Task brief: Reproduce word for word, from the entries below, the line with "291 48 132.16", the line with "637 255 608", and every line between them, and nothing more.

○ ○ ○ ○ ○ ○ ○

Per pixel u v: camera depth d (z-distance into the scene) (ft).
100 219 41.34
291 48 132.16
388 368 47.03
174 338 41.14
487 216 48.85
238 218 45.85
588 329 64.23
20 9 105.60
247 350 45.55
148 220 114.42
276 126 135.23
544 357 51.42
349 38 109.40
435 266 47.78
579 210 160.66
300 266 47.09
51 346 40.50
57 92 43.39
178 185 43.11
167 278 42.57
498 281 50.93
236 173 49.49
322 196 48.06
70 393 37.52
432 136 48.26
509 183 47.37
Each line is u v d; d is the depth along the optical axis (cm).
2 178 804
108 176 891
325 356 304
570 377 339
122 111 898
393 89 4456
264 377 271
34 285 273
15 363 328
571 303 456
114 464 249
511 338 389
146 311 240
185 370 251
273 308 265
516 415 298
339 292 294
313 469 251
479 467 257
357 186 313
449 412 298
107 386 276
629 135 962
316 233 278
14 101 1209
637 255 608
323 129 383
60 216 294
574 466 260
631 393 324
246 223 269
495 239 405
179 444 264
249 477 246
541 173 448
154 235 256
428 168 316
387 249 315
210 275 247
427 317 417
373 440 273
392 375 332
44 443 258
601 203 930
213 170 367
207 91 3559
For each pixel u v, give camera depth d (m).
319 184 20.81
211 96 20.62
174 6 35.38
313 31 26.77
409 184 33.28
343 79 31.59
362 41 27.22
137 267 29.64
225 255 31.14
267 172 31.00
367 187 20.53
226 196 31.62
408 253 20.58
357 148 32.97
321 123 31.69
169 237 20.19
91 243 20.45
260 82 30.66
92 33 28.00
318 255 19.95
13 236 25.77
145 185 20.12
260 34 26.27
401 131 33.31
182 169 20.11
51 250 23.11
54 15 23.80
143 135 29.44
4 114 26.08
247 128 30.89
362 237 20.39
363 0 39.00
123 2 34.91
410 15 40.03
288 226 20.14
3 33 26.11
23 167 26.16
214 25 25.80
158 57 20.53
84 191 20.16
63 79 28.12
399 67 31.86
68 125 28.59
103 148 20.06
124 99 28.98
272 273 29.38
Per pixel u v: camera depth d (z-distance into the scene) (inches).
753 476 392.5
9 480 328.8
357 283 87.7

○ ○ ○ ○ ○ ○ ○

Task solution:
291 48 132.16
388 368 47.03
174 338 41.14
487 216 48.85
238 218 45.85
588 329 64.23
20 9 105.60
247 350 45.55
148 220 114.42
276 126 135.23
544 357 51.42
349 38 109.40
435 266 47.78
579 210 160.66
300 266 47.09
51 346 40.50
57 92 43.39
178 185 43.11
167 278 42.57
498 281 50.93
236 173 49.49
322 196 48.06
70 393 37.52
432 136 48.26
509 183 47.37
Each line is u v d; d is the depth along the optical axis (cm).
2 178 804
108 176 891
325 356 304
570 377 339
122 111 898
393 89 4456
264 377 271
34 285 273
15 363 328
571 303 456
114 464 249
511 338 389
146 311 240
185 370 251
273 308 265
516 415 298
339 292 294
313 469 251
479 467 257
357 186 313
449 412 298
107 386 276
629 135 962
316 233 278
14 101 1209
637 255 608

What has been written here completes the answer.